Dataset content Block Start
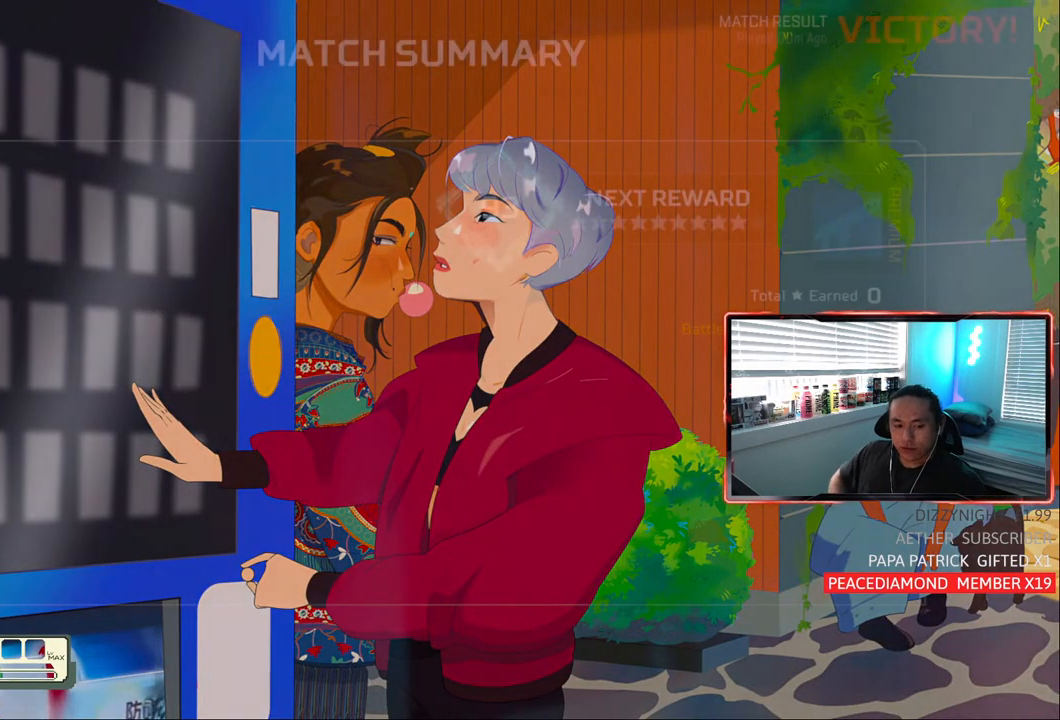
{"buttons": [], "left_stick": "center", "right_stick": "center", "events": []}
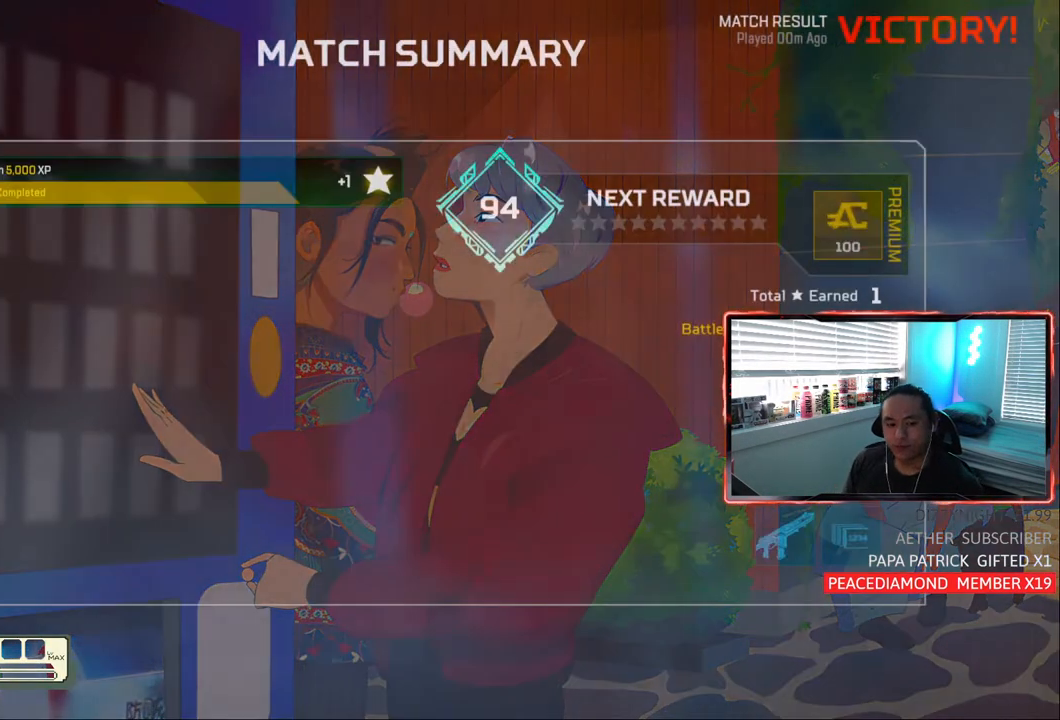
{"buttons": [], "left_stick": "center", "right_stick": "up-right", "events": [[50, "right_stick", "right"], [117, "right_stick", "up-right"]]}
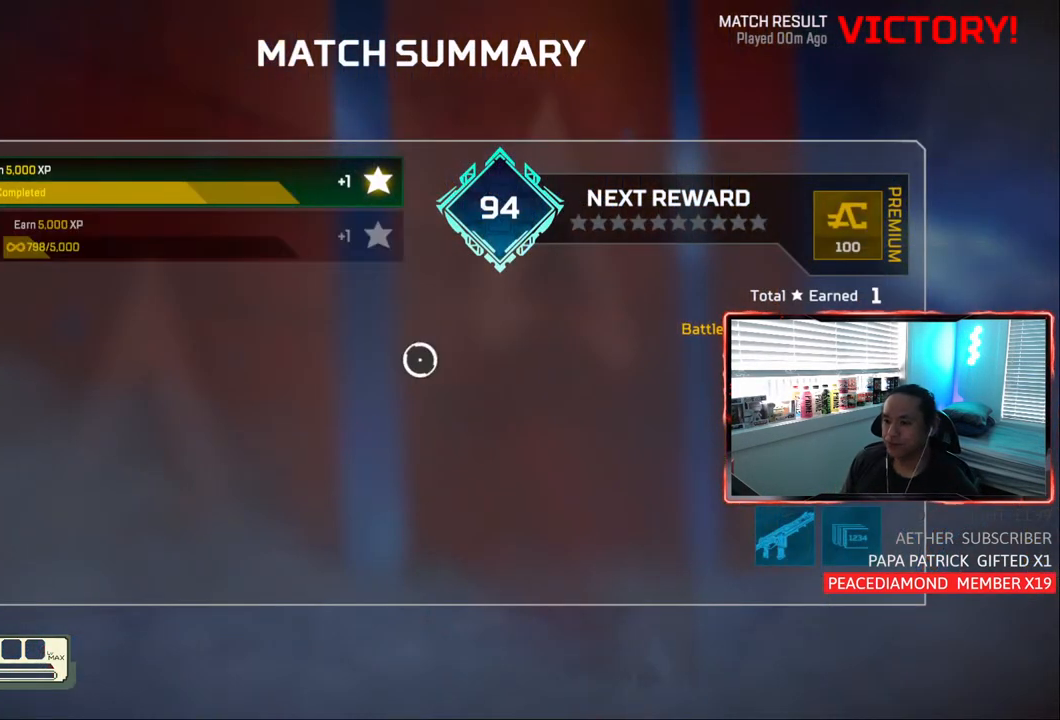
{"buttons": [], "left_stick": "center", "right_stick": "up-right", "events": []}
Dataset content Block End
What this task involves: All of the material must be repeated exactly in the answer, apart from the pictures.

Worked solution:
{"buttons": [], "left_stick": "center", "right_stick": "center", "events": []}
{"buttons": [], "left_stick": "center", "right_stick": "up-right", "events": [[50, "right_stick", "right"], [117, "right_stick", "up-right"]]}
{"buttons": [], "left_stick": "center", "right_stick": "up-right", "events": []}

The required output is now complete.